Determination of free amino acid content in protein solutions using a microtitration apparatus.

Introduction

In industries such as food science, feed analysis, and biological products, the accurate determination of free amino acid content in protein solutions is of great significance for evaluating the degree of proteolysis, product quality, and process control. Traditional amino acid analysis methods such as HPLC are accurate but expensive and complex to operate. The microtitrameter assay based on chromogenic reaction has become a widely adopted alternative due to its easy operation, low cost, and suitable for routine batch testing. This method is based on the principles of relevant standards at home and abroad, through the specific reaction between specific reagents and free amino acids, and the photometric determination is carried out by microtitrator, so as to achieve rapid and stable analysis of the free amino acid content in protein solution.

Method principle

The core of this method is the indotrione reaction. Under specific pH and heating conditions, the free amino acids in solution react with indotrione to form a violet substance with characteristic absorption at the wavelength of 570 nm (proline and hydroxyproline produce yellow products, which need to be determined at 440 nm). The degree of reaction and the concentration of free amino acids are within a certain range, which is in line with Lambert-Beale's law. The general formula of the reaction can be expressed as:

Amino acids + indotrione → reduced indotrione + ammonia + carbon dioxide

Reduced intrione + ammonia + intrione → purple complex

In this process, the microtitrator precisely controls the reaction temperature and time, and measures the absorbance value of the final reaction solution through the built-in photometer, and calculates the content of free amino acids in the sample through a pre-established standard curve.

Instruments and reagents

The main instruments required are microtitrators with heating modules, magnetic agitation, and photometric detection of 570 nm (and 440 nm) filters. Supporting equipment includes micropipettes, vortex mixers and thermostatic water baths. The key reagents required are shown in the table below.

Analysis steps

The analysis process mainly includes four parts: sample pretreatment, standard curve preparation, color development reaction and determination, and result calculation.

Sample preparation:Take an appropriate amount of protein solution, add an equal volume of sulfosalicylic acid solution (final concentration 3-5%) to precipitate the protein, vortex mixing, let it stand at 4 °C for 30 minutes, and then centrifuge at 10,000 rpm for 15 minutes. Take the supernatant and dilute it with a buffer of appropriate pH if necessary as the solution to be tested.

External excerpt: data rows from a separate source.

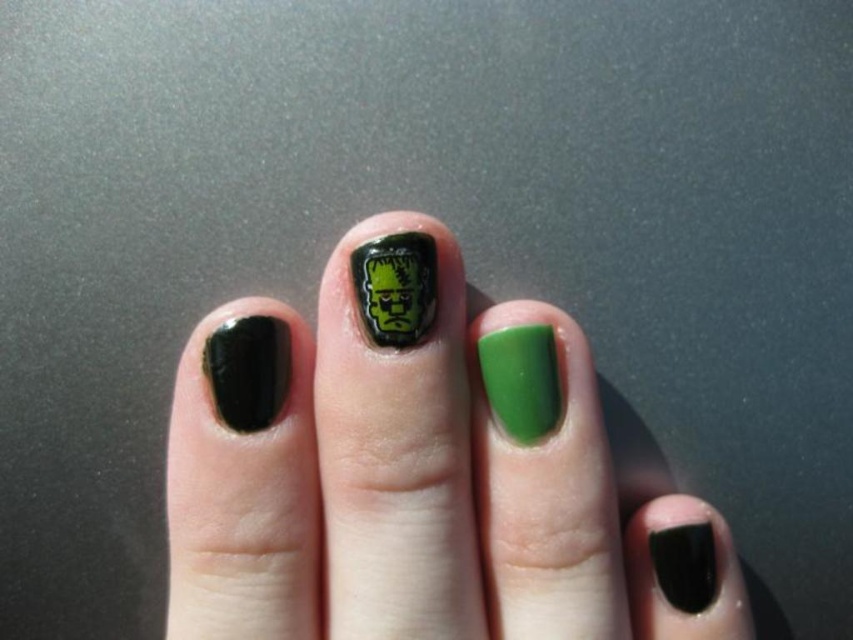
Question: Is black matte nail polish at center left in front of matte black nail polish at lower right?

Choices:
 (A) no
 (B) yes

Answer: (B)

Question: Can you confirm if green matte nail polish at center is smaller than matte black nail polish at lower right?

Choices:
 (A) no
 (B) yes

Answer: (A)

Question: Can you confirm if matte black nail art at center is positioned above matte black nail polish at lower right?

Choices:
 (A) yes
 (B) no

Answer: (A)

Question: Which of these objects is positioned closest to the matte black nail art at center?

Choices:
 (A) matte black nail polish at lower right
 (B) green matte nail polish at center
 (C) glossy green frankenstein nail art at center
 (D) black matte nail polish at center left

Answer: (B)

Question: Which point appears farthest from the camera in this image?

Choices:
 (A) (364, 291)
 (B) (248, 413)
 (C) (537, 390)
 (D) (693, 579)

Answer: (D)

Question: Which of the following is the closest to the observer?

Choices:
 (A) matte black nail polish at lower right
 (B) black matte nail polish at center left
 (C) matte black nail art at center

Answer: (C)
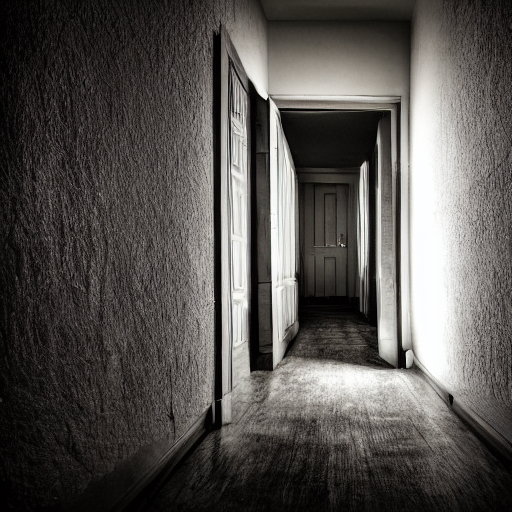
At what (x,y) coordinates should I click in order to perform the action: click on door frame. Please return your answer as a coordinate pair (x, y). Looking at the image, I should click on pyautogui.click(x=316, y=100).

Standard curve preparation:Using a glycine standard stock solution, a range of standard working fluids at known concentrations are prepared. Typical concentrations range from 0.05 to 2.0 μmol/mL. Each standard point needs to be set in parallel.

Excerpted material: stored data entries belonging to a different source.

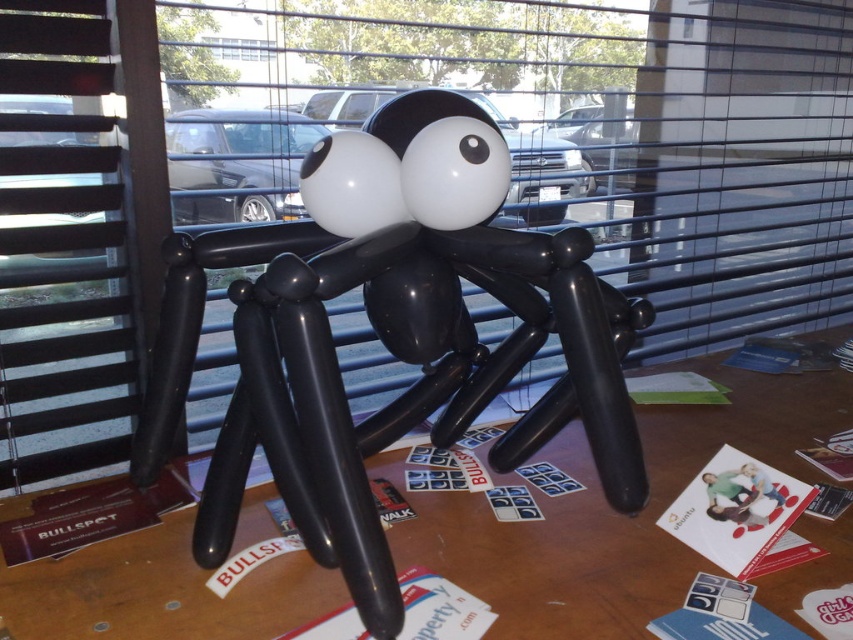
Does black rubber balloon spider at center appear over black matte balloon spider at center?

Indeed, black rubber balloon spider at center is positioned over black matte balloon spider at center.

In the scene shown: Can you confirm if black rubber balloon spider at center is shorter than black matte balloon spider at center?

No, black rubber balloon spider at center is not shorter than black matte balloon spider at center.

Does point (544, 394) come in front of point (795, 426)?

Yes, it is in front of point (795, 426).

The width and height of the screenshot is (853, 640). In order to click on black rubber balloon spider at center in this screenshot , I will do 387,337.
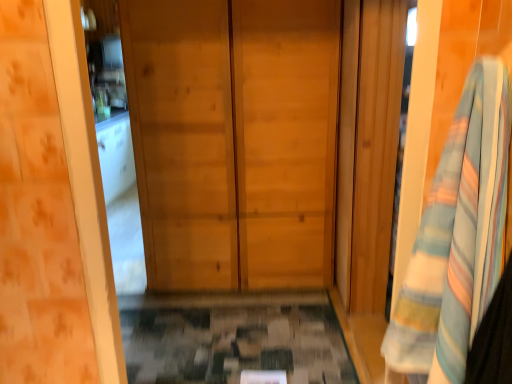
Question: From the image's perspective, is striped cotton bath towel at right located above or below natural wood door at center?

Choices:
 (A) below
 (B) above

Answer: (A)

Question: From a real-world perspective, is striped cotton bath towel at right physically located above or below natural wood door at center?

Choices:
 (A) below
 (B) above

Answer: (B)

Question: Based on their sizes in the image, would you say striped cotton bath towel at right is bigger or smaller than natural wood door at center?

Choices:
 (A) big
 (B) small

Answer: (B)

Question: Visually, is natural wood door at center positioned to the left or to the right of striped cotton bath towel at right?

Choices:
 (A) left
 (B) right

Answer: (A)

Question: In the image, is natural wood door at center positioned in front of or behind striped cotton bath towel at right?

Choices:
 (A) front
 (B) behind

Answer: (B)

Question: Looking at their shapes, would you say natural wood door at center is wider or thinner than striped cotton bath towel at right?

Choices:
 (A) thin
 (B) wide

Answer: (B)

Question: From their relative heights in the image, would you say natural wood door at center is taller or shorter than striped cotton bath towel at right?

Choices:
 (A) tall
 (B) short

Answer: (A)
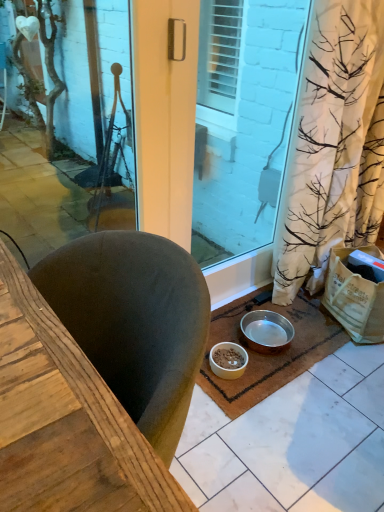
Question: Looking at the image, does metallic silver bowl at lower center, placed as the first bowl when sorted from right to left, seem bigger or smaller compared to transparent glass screen door at center?

Choices:
 (A) big
 (B) small

Answer: (B)

Question: From a real-world perspective, relative to transparent glass screen door at center, is metallic silver bowl at lower center, placed as the first bowl when sorted from right to left, vertically above or below?

Choices:
 (A) above
 (B) below

Answer: (B)

Question: Which object is positioned farthest from the transparent glass screen door at center?

Choices:
 (A) brown coir mat at lower center
 (B) white matte bowl at lower center, arranged as the 2th bowl when viewed from the right
 (C) metallic silver bowl at lower center, placed as the first bowl when sorted from right to left

Answer: (B)

Question: Estimate the real-world distances between objects in this image. Which object is closer to the brown coir mat at lower center?

Choices:
 (A) white matte bowl at lower center, the first bowl when ordered from left to right
 (B) metallic silver bowl at lower center, which appears as the 2th bowl when viewed from the left
 (C) transparent glass screen door at center

Answer: (B)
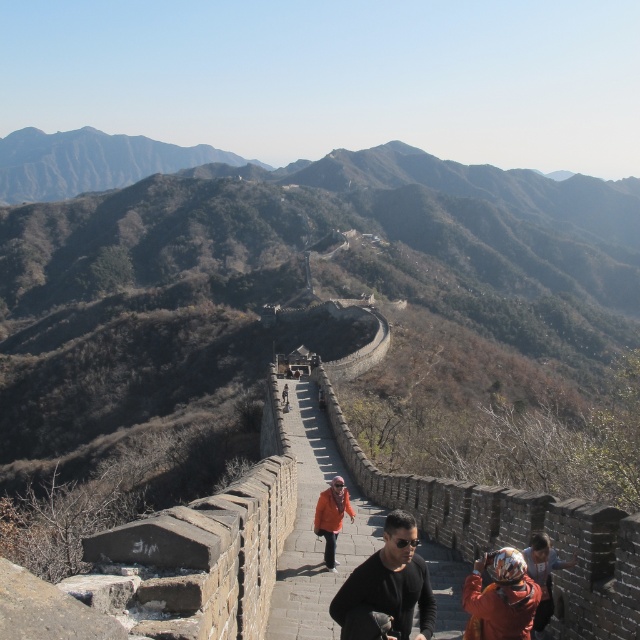
Question: Which object is positioned farthest from the black matte jacket at center?

Choices:
 (A) orange fabric headscarf at lower right
 (B) orange fabric jacket at center

Answer: (B)

Question: Is black matte jacket at center to the left of orange fabric headscarf at lower right from the viewer's perspective?

Choices:
 (A) yes
 (B) no

Answer: (A)

Question: Considering the real-world distances, which object is farthest from the orange fabric jacket at center?

Choices:
 (A) orange fabric headscarf at lower right
 (B) black matte jacket at center
 (C) orange helmet at lower right

Answer: (C)

Question: Can you confirm if orange helmet at lower right is positioned to the left of orange fabric headscarf at lower right?

Choices:
 (A) yes
 (B) no

Answer: (A)

Question: Which of the following is the farthest from the observer?

Choices:
 (A) orange helmet at lower right
 (B) orange fabric jacket at center

Answer: (B)

Question: Observing the image, what is the correct spatial positioning of black matte jacket at center in reference to orange helmet at lower right?

Choices:
 (A) below
 (B) above

Answer: (A)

Color development reaction and determination:In the titrator tube, add the exact volume of sample solution or standard, acetate buffer and intrione working solution in sequence. The tube was placed in the titrator heating module that had been preheated to 100°C for 15 minutes. After the reaction is over, it is quickly cooled to room temperature. Add ethanol aqueous solution to each tube to a uniform volume and mix well. Using the photometric module of the microtitrator, the absorbance values of each tube were determined at a wavelength of 570 nm using blank reagents as a reference.

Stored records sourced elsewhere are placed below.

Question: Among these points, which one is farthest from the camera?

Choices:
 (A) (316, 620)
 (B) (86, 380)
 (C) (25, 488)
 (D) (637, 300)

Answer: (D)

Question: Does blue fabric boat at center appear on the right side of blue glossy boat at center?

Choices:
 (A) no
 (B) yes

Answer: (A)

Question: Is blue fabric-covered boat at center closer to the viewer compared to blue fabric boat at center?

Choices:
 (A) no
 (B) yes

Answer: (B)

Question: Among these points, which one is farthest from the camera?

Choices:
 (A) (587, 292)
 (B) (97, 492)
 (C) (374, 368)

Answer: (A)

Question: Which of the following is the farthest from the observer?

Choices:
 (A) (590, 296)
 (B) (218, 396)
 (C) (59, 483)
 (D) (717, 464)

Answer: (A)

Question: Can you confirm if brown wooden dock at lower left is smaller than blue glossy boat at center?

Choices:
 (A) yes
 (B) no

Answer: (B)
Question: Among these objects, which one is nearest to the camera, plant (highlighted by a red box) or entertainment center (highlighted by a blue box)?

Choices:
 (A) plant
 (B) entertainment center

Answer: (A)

Result calculation:The linear standard curve equation Y = aX + b is fitted by taking the standard solution concentration as the abscissa (X) and the corresponding average absorbance value as the ordinate (Y). The absorbance value measured by the sample was substituted into the equation to calculate the concentration of free amino acids in the sample solution (μmol/mL), and then the free amino acid content in the original protein solution was calculated according to the dilution factor and the initial volume of the sample.

Influencing factors

The accuracy and repeatability of the method are affected by many factors. The pH value of the reaction system needs to be strictly controlled, with an optimal range of 5.0-5.5, and deviations will significantly affect the color development efficiency. Precise control of heating temperature and time is crucial, as fluctuations can lead to inconsistent color development. Adequate protein pre-treatment is necessary for the presence of ammonium salts, peptides, or certain reducing substances in the sample that may cause interference. For samples containing predominantly proline, 440 nm should be used as the detection wavelength. Standard curves should be prepared synchronously for each assay, and reagents should be prepared and used to ensure activity.

Scope of application:

This method is suitable for the routine determination of total free amino acids in various food proteolytes, fermentation broths, feed extracts and biotechnology products. Its advantage is that the operating process is relatively standardized, suitable for batch sample analysis, and requires less instrumentation than chromatographic methods. The limitation is that specific amino acid species cannot be distinguished, the determination results are total free amino acid content, and there may be background interference for dark sample matrices, requiring additional sample blank correction.

References

Moore, S., & Stein, W. H. (1948). Photometric ninhydrin method for use in the chromatography of amino acids. Journal of Biological Chemistry.

National Standardization Administration of China. Determination of amino acids in feed. Relevant national standards.

Yemm, E. W., & Cocking, E. C. (1955). The determination of amino-acids with ninhydrin. The Analyst.